Mange ta soupe et Le Stade de Wimbledon de Mathieu Amalric
Rencontre avec Hélène Cases de Why Not Productions
L’un des plus grands comédiens français, Mathieu Amalric, ne sait plus à quel saint se vouer. On se l’arrache d’un film à l’autre alors que son rêve est de réaliser des films. César du meilleur acteur en 2005 pour Rois et Reine d’Arnaud Desplechin, il doit à celui-ci d'avoir débuter une carrière à laquelle il ne songeait guère avec Comment je me suis disputé... (ma vie sexuelle). Réalisateur de courts métrages (Marre de café, Sans rire et Les yeux au plafond), assistant réalisateur d’Alain Tanner (Le journal de Lady M), il réalise deux longs métrages Mange ta soupe (1997) et Le Stade de Wimbledon (2001). Why Not Productions, en partenariat avec Les Cahiers du Cinéma, édite ces deux films en DVD (voir l’entretien avec Hélène Cases de Why Not Productions par Katia Bayer). Il s’agit de deux bijoux d’un cinéaste contrarié par sa vie d’acteur et fasciné par les films d’Ernst Lubitsch et de Milos Forman (période tchèque). Mange ta soupe est au départ un court métrage devenu, grâce à Pierre Chevalier (responsable, à l’époque, de la fiction chez Arte), le premier long métrage de Mathieu Amalric. Développé au niveau de l’écriture, le film a bénéficié de la participation de Pascale Ferran et Jeanne Balibar.
Mange ta soupe est l'histoire d’un fils débarquant à Paris chez sa mère, critique littéraire, et se retrouvant confronté aux piles de livres entassés sous et sur les étagères familiales. Pour éviter d’être englouti dans ce gigantesque capharnaüm, il refoule les nouveaux colis littéraires dans la rue, et essaie de donner les anciens aux bibliothèques qui les refusent. Le fils de ce roman familial est interprété par Jean-Yves Dubois qui semble s’être inspiré du jeu d’acteur de Mathieu Amalric. Sauf que c’est l’inverse précise Mathieu Amalric : « sa façon d’être à la corde m’a influencé ».
Le Stade de Wimbledon, son film le plus énigmatique, le plus erratique et le plus prometteur, a été réalisé d’après le roman éponyme de Daniele Del Guidice. Pour vérifier son désir d’écriture, une jeune femme (Jeanne Balibar) se lance à Trieste – de façon paradoxale – sur les traces d’un écrivain qui n’a jamais écrit de livres. Cet éditeur de Joyce, Kafka et d’autres écrivains célèbres a passé sa vie à parler de son livre (en écriture ou fantasmé ?), resté une énigme pour tous les écrivains qu’il publiait.

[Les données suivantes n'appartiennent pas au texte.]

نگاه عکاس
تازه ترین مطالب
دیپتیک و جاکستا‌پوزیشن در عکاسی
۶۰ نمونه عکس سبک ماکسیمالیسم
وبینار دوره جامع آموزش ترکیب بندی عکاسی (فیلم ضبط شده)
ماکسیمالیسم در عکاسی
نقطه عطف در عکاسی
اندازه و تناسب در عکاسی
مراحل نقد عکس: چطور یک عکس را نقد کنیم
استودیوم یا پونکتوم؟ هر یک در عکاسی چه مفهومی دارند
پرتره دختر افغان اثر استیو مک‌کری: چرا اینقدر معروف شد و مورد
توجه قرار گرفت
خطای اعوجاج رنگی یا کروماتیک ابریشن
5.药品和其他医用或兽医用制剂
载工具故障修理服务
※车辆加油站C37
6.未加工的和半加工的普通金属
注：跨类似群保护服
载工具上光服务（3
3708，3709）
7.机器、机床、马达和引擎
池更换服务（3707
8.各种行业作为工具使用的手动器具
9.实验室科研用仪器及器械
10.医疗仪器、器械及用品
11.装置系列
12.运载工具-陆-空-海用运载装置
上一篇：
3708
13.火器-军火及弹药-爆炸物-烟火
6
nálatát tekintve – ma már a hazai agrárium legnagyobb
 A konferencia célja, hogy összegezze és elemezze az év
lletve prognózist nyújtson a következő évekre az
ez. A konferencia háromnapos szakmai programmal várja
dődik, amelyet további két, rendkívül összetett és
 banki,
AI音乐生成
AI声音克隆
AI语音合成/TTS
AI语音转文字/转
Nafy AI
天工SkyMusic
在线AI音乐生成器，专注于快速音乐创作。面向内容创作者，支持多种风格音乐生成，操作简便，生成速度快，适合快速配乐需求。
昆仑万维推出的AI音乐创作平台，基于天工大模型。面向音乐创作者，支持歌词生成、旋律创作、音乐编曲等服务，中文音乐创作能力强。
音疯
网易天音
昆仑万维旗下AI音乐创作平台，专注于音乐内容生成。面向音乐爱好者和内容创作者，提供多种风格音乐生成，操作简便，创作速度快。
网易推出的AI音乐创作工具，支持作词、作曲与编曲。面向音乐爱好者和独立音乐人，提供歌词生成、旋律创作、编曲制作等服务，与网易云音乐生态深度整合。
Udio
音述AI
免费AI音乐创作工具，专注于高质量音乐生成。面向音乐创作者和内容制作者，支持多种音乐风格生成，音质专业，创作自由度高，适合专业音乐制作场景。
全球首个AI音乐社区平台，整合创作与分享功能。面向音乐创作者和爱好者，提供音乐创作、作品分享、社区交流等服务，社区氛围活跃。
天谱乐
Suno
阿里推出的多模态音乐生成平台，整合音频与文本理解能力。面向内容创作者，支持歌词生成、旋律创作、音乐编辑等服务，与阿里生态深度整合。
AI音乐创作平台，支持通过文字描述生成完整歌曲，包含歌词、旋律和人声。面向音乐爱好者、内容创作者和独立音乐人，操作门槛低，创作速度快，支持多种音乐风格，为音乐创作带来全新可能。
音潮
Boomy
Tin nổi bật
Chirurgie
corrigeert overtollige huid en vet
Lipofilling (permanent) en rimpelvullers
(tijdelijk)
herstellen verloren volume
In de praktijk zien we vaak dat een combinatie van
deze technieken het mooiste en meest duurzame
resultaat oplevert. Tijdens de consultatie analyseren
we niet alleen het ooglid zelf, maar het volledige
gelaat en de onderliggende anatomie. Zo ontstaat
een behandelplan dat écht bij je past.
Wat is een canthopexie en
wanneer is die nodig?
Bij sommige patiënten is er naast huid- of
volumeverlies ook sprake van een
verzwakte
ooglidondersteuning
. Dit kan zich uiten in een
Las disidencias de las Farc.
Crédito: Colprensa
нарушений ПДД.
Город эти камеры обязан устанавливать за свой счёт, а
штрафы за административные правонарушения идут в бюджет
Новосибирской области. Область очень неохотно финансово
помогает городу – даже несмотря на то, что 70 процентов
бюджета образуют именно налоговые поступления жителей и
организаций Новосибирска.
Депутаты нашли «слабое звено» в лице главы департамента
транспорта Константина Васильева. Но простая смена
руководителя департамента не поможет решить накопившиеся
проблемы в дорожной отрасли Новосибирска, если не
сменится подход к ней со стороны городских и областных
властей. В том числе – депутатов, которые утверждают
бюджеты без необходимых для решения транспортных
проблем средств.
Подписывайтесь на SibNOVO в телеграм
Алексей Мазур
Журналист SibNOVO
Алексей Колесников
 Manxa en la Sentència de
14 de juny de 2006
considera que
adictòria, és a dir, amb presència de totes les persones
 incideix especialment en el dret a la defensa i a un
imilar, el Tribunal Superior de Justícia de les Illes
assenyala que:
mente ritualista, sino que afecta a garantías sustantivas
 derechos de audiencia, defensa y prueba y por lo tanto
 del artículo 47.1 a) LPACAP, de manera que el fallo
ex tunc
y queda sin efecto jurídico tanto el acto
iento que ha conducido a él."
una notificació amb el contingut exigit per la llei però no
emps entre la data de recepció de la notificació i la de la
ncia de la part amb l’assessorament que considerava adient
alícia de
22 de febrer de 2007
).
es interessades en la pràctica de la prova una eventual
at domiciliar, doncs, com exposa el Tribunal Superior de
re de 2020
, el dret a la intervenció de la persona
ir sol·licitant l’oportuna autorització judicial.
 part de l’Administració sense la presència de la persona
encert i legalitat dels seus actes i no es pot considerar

D’ellipses en ellipses, la jeune fille se retrouve sur un court de tennis vide (un clin d’œil à Antonioni ?). Ce film sur la perte est aussi un chant d'amour, un évident désir de filmer sa compagne, d’immortaliser une Jeanne Balibar à la grâce miraculeuse.
Mange ta soupe (1997), Le Stade de Wimbledon (2202), deux films de Mathieu Amalric, Why Not Productions et Les Cahiers du Cinéma. Distribution Twin Pics.